But according to Rowe, the decision to bench Butler was made almost two weeks prior.

“I found out right after the AFC Championship Game,” Rowe said. “After the championship game, we came in the next week. He said, ‘You’re starting on the right side.’ I was like, ‘All right.’

“It was a little bit of a surprise,” added Rowe, who signed a one-year deal with the Dolphins before this season. “I had been playing the slot all year. Obviously, I had been working outside too. I was like, ‘Hey, I’ll take it.’”

Now that Rowe is away from the cone of silence in Foxborough, he is free to speak freely about one of the more bizarre weeks in that franchise’s great history.

The question Patriots fans all wanted answered: What really happened?

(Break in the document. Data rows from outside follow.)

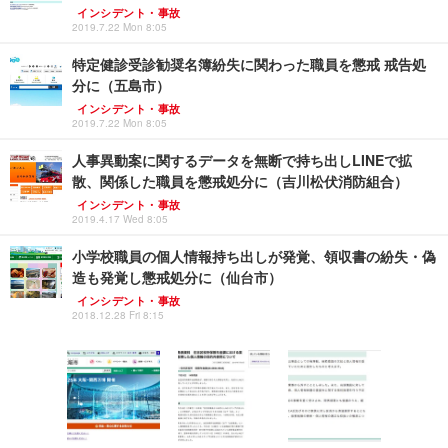
インシデント・事故
2019.7.22 Mon 8:05
特定健診受診勧奨名簿紛失に関わった職員を懲戒 戒告処
分に（五島市）
インシデント・事故
2019.7.22 Mon 8:05
人事異動案に関するデータを無断で持ち出しLINEで拡
散、関係した職員を懲戒処分に（吉川松伏消防組合）
インシデント・事故
2019.4.17 Wed 8:05
小学校職員の個人情報持ち出しが発覚、領収書の紛失・偽
造も発覚し懲戒処分に（仙台市）
インシデント・事故
2018.12.28 Fri 8:15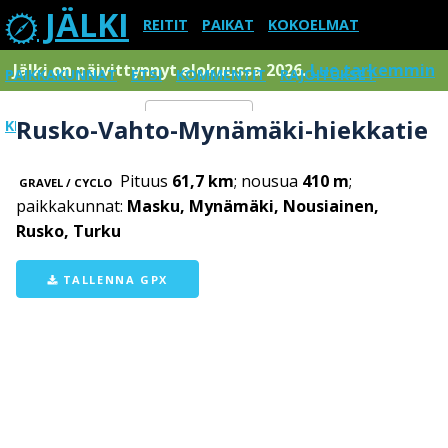
JÄLKI
REITIT
PAIKAT
KOKOELMAT
Jälki on päivittynnyt elokuussa 2026.
Lue tarkemmin
PAIKKAKUNNAT
ETSI
KOMMENTIT
RAJOITUKSET
Rusko-Vahto-Mynämäki-hiekkatie
KIRJAUDU SISÄÄN
Menu
Pituus
61,7 km
; nousua
410 m
;
GRAVEL / CYCLO
paikkakunnat:
Masku, Mynämäki, Nousiainen,
Rusko, Turku
TALLENNA GPX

“Honestly, I think, when it comes to playoffs, Bill, if you’re not playing good, he even said, he don’t care,” Rowe said. “He will pull you out. My guess is, he wasn’t playing good during that run in the playoffs.”

Rowe later reiterated that Butler was “just not playing well enough. That’s what I think. It’s not a for-sure answer. I wouldn’t second-guess [Belichick].”

Two years later, Rowe is in Miami, largely because of Flores. Even with the failure of 2017, they did win two Super Bowls together during a three-year stretch.

And unlike Rowe, Flores did go back and study what went wrong in Super Bowl 52.

‘Like anything else, you learn from that game, things you could have done better, things you may do the next time around,” he added. “Yeah, I’ve gone back and watched it. I’m not afraid of watching a loss or something where it didn’t turn out the way I wanted it to.”

He learned that Pederson runs a “tough offense” that has a good mix of shifts, motions and irregular formations. He learned that the Eagles had a bunch of really good skill position players, many of whom are still on the team.

And perhaps more than anything, Flores learned to expect even the most expected — like a quarterback going in motion and slipping free of all defenders in the end zone in the biggest game of his life.

But just because Flores vividly remembers the Philly Special — which began with a direct snap to a quarterback and ended with a touchdown pass from a tight end to a quarterback — doesn’t mean he’s going to dwell on it.

In fact, Flores didn’t even commit to practice defending that play in the days leading up to Sunday’s game.

“We may work on it, we may not,” Flores said. “We’ll definitely show it to them. They’ve got gadgets. They’ve got a lot more gadgets than that play, I’ll tell you that right now, if you’ve watched them over the years.

“We’ve got to be ready for everything.”